Python shares stuff like small integers across various uses, these integers remain in memory. So even though the following code has 1 reference in it, the total number of references can be numerous

import sys
my_int = 1
print(sys.getrefcount(my_int))

Run the above, and you'll get the picture...

Occasionally there maybe reasons to manually garbage collect. There is a simple way to kill off variables and that is with the del function. Once you call del on a variable, the variable no longer exists.

import sys
my_int = 1
del my_int
print(sys.getrefcount(my_int))

The above will throw a NameError.

Pythons built in garbage collection functions can be imported via the gc module. This module has several methods, see Garbage Collector interface

Aside from reference counting, Python garbage collection uses something called GCC, (Generational Garbage Collection). GCC has two main attributes:

Generations There are three generations of objects for garbage collection, best described thus. Creation of a new object, placed in memory, is tracked by the underlying Python Memory Manager garbage collection utilities. This new object starts out in the first generation. When it is deleted or has no references the garbage collector attempts to remove it from memory. If for some reason, and we'll explore the most common soon, it cannot be deleted it is place in the second generation, again if it can not be deleted from memory whils tin that generation it is placed in the third generation.
Thresholds The garbage collection thresholds represent the number of objects that can be stored in each generation before garbage collection is triggered.

You can see the default number for each generation's threshold and actual number of objects for each generation by running

import gc
print(gc.get_threshold())
print(gc.get_count())

You can change the threshold values if required for a memory intensive operation increasing or decreasing as required.

import gc
print(gc.set_threshold(1000, 20, 20))
print(gc.get_threshold())

To see how the objects are accumulated in the generators run the following example

import gc
gc.collect()
print(gc.get_count())


def foo():
    x = ("foo1")
    y = ("foo2")


def bar():
    x = ("bar1")
    y = ("bar2")


foo()
print(gc.get_count())
bar()
print(gc.get_count())
del foo
print(gc.get_count())

You see how the count changed on the last 'print' statement after we had deleted foo

Now let's look at a typical example of why an object may not be deleted from memory and moved up a generation

import gc

gc.collect()
print(gc.get_count())


class SomeClass(object):
    pass

someobject = SomeClass()
print(gc.get_count())
someobject.obj = someobject
print(gc.get_count())
del someobject
print(gc.get_count())
gc.collect()
print(gc.get_count())

So what's happening in the above code. First we do a quick collection to get rid of anything hanging around. We then do a count to see how many objects are in each generation. After that we create a new class, generate an instance of that class, then assign the same instance to an object of itself, so it now contains a reference to itself. We then do another count of generation objects, delete the instance and another count. Even though we have deleted the object, and it is no longer accessible from the code, the generation count has not changed.

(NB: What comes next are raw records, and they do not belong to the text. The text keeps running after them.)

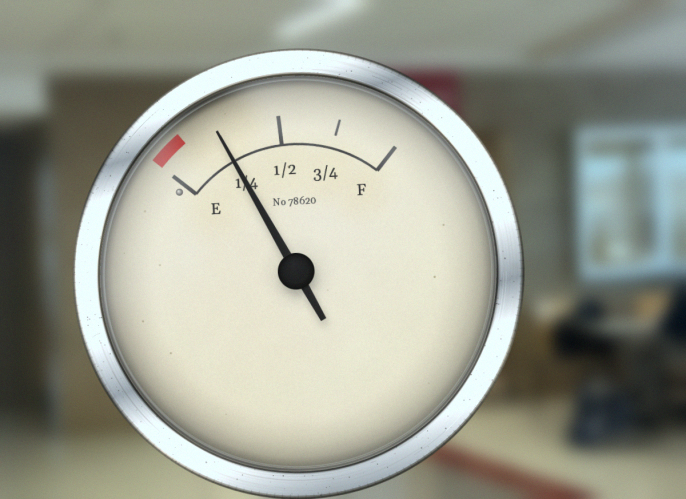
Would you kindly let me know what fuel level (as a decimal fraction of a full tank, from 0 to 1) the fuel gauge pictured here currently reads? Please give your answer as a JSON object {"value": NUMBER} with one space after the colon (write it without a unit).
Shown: {"value": 0.25}
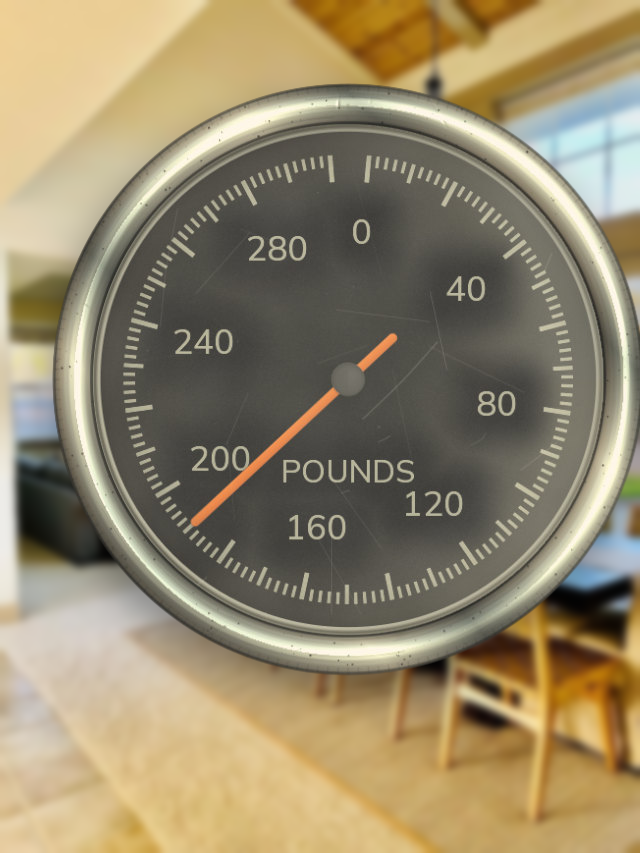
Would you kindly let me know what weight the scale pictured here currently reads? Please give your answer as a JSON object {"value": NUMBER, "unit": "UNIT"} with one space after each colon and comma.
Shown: {"value": 190, "unit": "lb"}
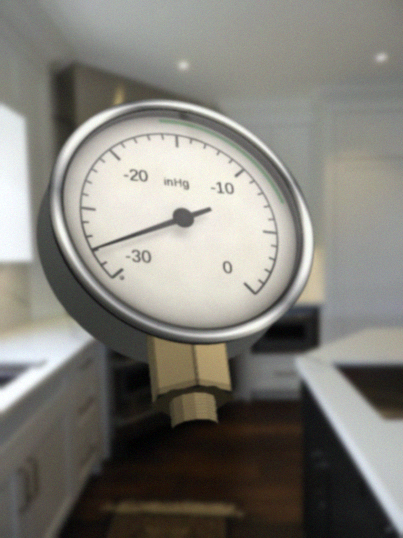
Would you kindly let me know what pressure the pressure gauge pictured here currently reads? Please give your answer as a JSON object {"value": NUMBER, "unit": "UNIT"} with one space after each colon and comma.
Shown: {"value": -28, "unit": "inHg"}
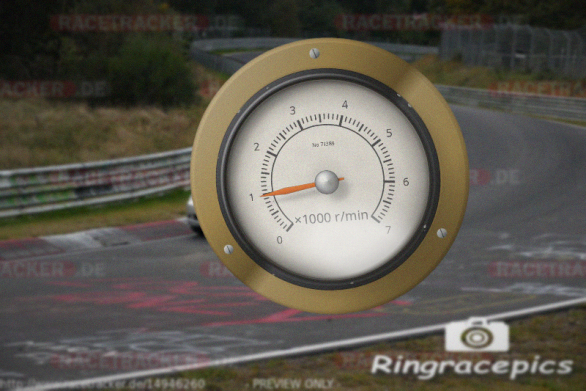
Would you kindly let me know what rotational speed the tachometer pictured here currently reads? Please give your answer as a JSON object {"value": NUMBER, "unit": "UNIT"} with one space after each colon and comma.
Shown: {"value": 1000, "unit": "rpm"}
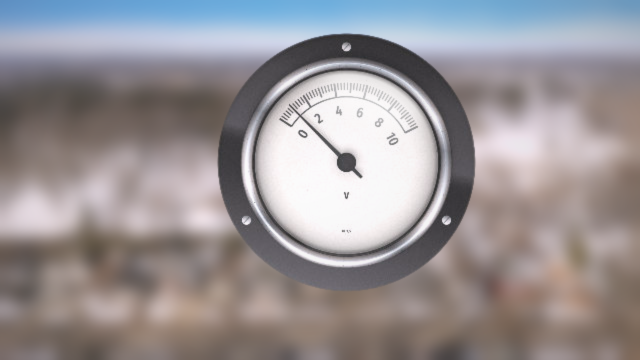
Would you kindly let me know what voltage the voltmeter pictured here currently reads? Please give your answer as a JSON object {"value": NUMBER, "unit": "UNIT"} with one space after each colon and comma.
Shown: {"value": 1, "unit": "V"}
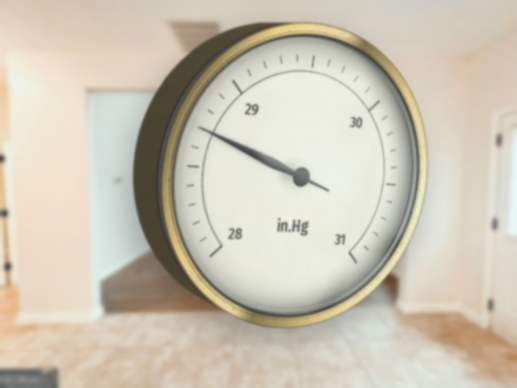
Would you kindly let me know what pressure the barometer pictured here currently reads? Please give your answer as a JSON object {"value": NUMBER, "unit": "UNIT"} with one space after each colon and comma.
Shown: {"value": 28.7, "unit": "inHg"}
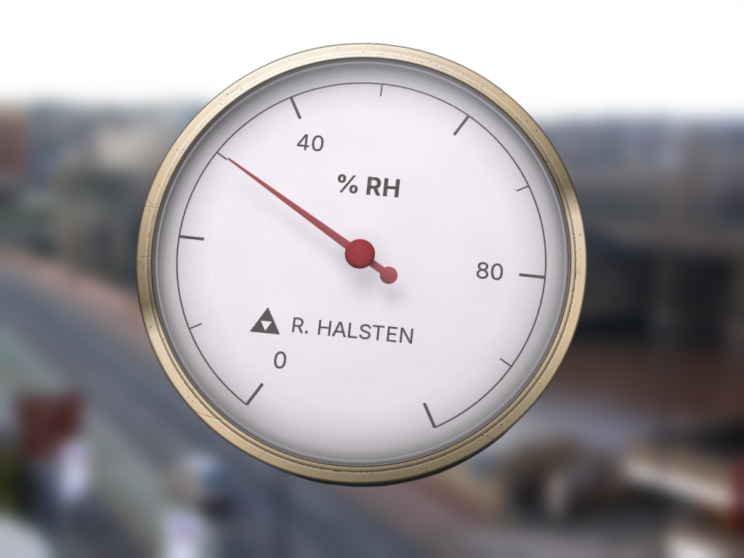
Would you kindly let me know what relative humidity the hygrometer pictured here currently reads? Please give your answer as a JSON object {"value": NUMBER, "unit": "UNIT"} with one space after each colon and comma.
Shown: {"value": 30, "unit": "%"}
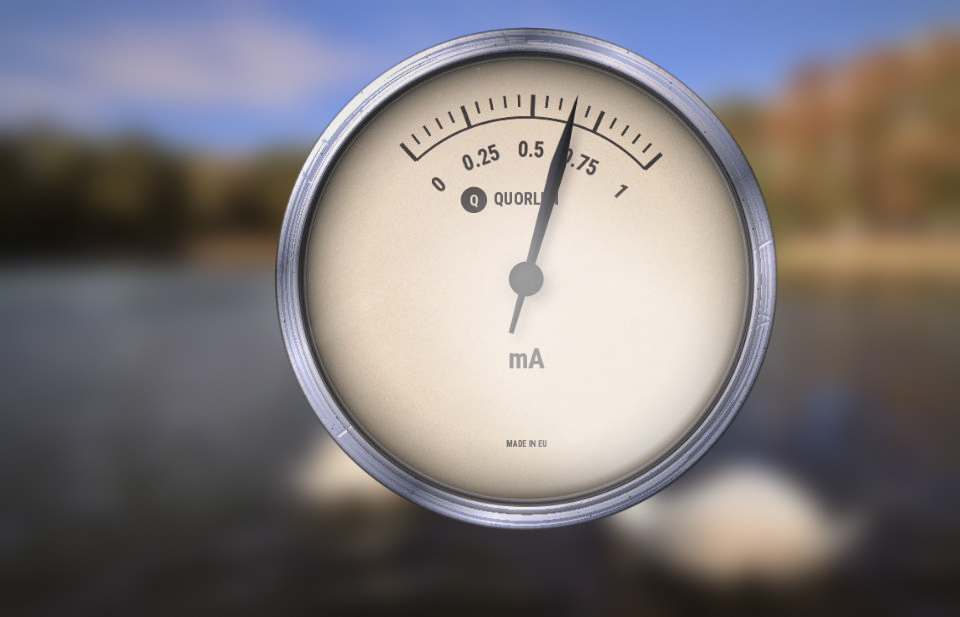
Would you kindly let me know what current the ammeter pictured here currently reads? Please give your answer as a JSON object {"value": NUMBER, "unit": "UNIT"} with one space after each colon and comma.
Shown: {"value": 0.65, "unit": "mA"}
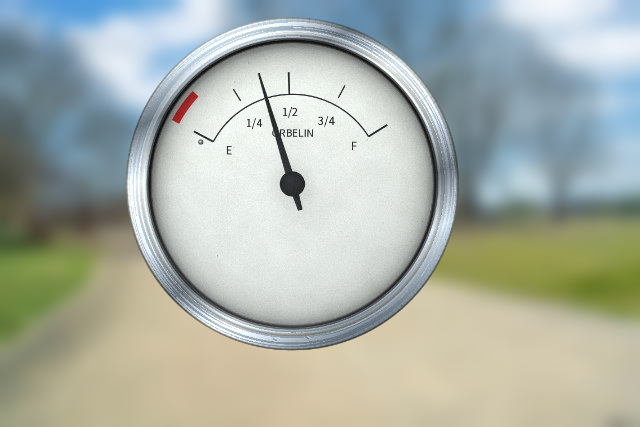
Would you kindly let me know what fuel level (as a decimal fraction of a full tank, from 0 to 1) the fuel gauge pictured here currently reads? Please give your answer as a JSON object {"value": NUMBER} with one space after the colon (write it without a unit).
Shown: {"value": 0.375}
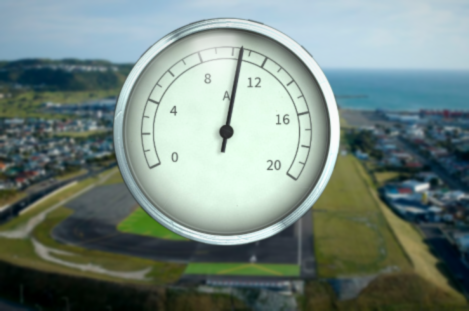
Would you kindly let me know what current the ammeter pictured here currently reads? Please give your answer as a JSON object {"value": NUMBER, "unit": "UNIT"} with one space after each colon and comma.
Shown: {"value": 10.5, "unit": "A"}
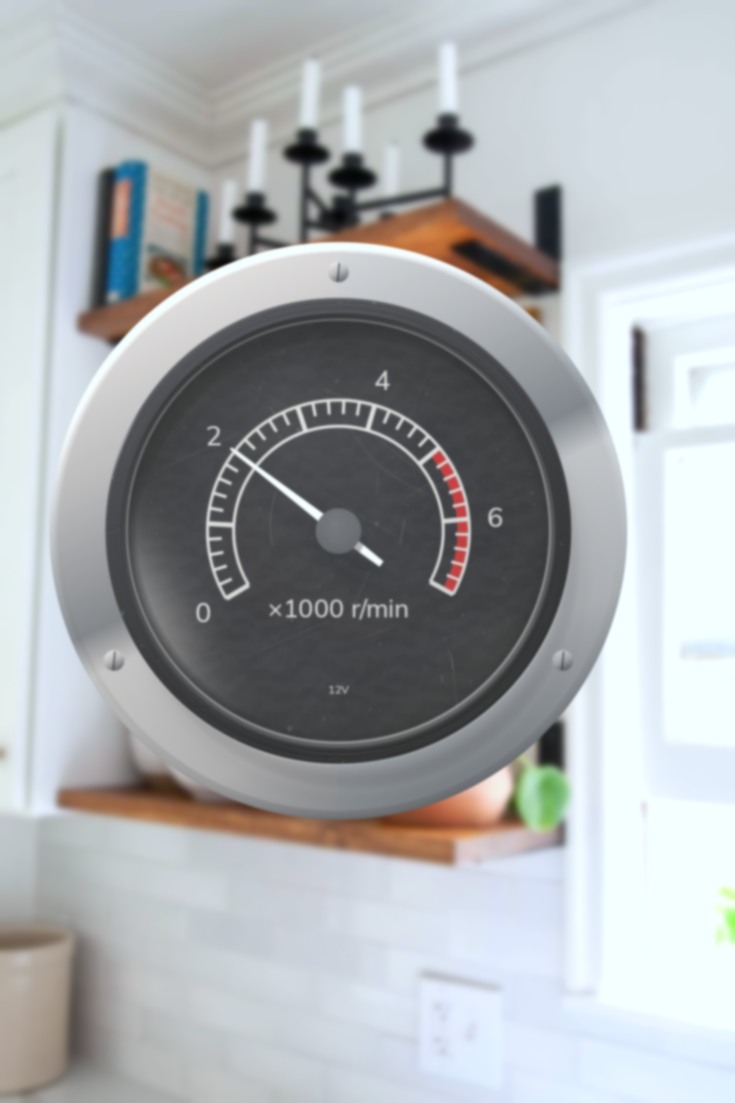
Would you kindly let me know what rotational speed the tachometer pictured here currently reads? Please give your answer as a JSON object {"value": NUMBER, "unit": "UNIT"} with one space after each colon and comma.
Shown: {"value": 2000, "unit": "rpm"}
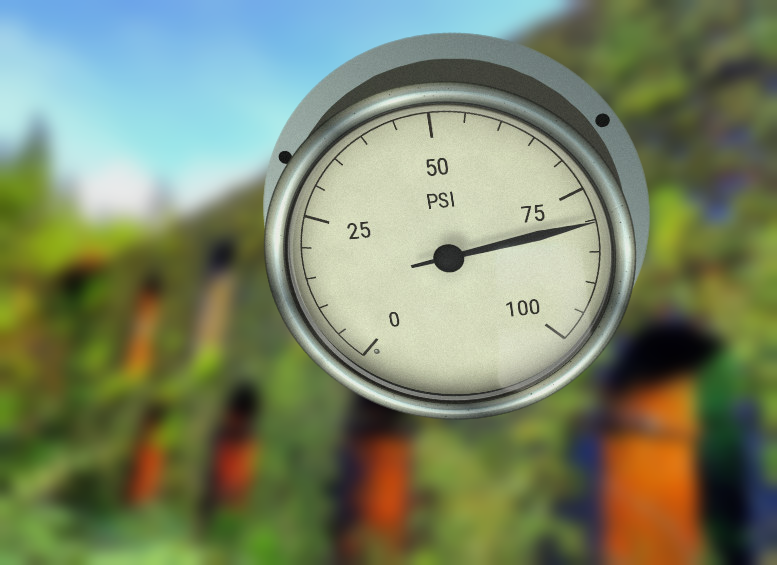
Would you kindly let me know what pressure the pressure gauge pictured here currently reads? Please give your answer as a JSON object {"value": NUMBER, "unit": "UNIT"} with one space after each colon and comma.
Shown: {"value": 80, "unit": "psi"}
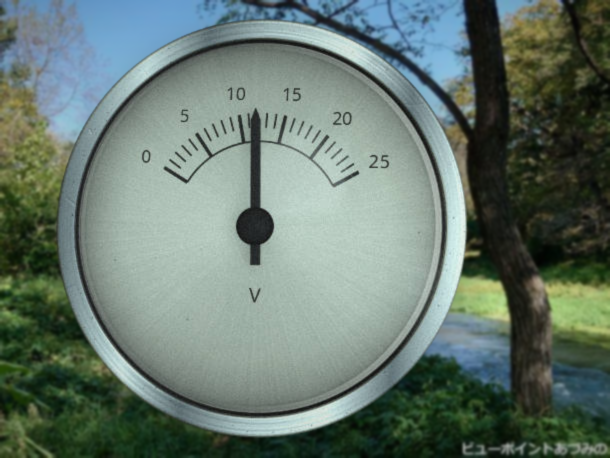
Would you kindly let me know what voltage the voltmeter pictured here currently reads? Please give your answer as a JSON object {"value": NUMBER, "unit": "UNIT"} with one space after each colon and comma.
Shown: {"value": 12, "unit": "V"}
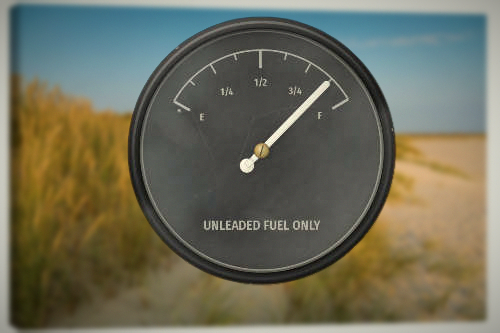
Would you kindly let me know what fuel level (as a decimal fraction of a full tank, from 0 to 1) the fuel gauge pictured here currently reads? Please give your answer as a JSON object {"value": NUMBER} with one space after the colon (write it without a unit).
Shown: {"value": 0.875}
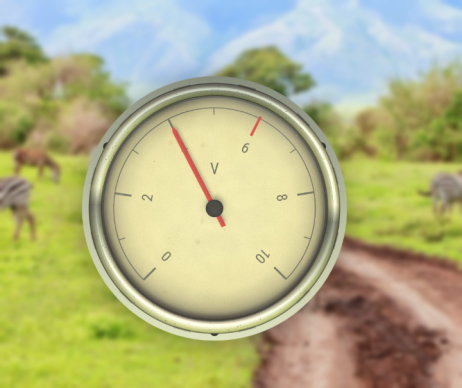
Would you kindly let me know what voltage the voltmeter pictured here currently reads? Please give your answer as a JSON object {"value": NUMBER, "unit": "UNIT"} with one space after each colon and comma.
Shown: {"value": 4, "unit": "V"}
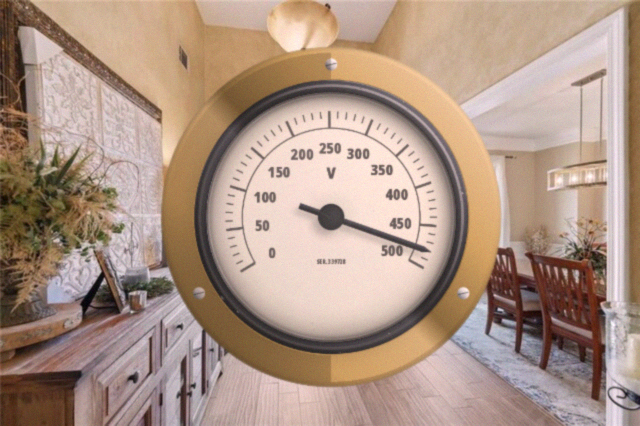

To confirm that the count changes after delete without the reference to itself, comment out the line someobject.obj = someobject and run it again.

This problem is known as a reference cycle. You can't delete an object that references itself. Here is where the manual garbage collection comes into play.

After the count we call the gc.collect again and this forces the garbage collection to fire up, after which the count will have changed.

That's a wrap on the Python Tutorial. We hope you found it useful as a guide and wish you well on your journey.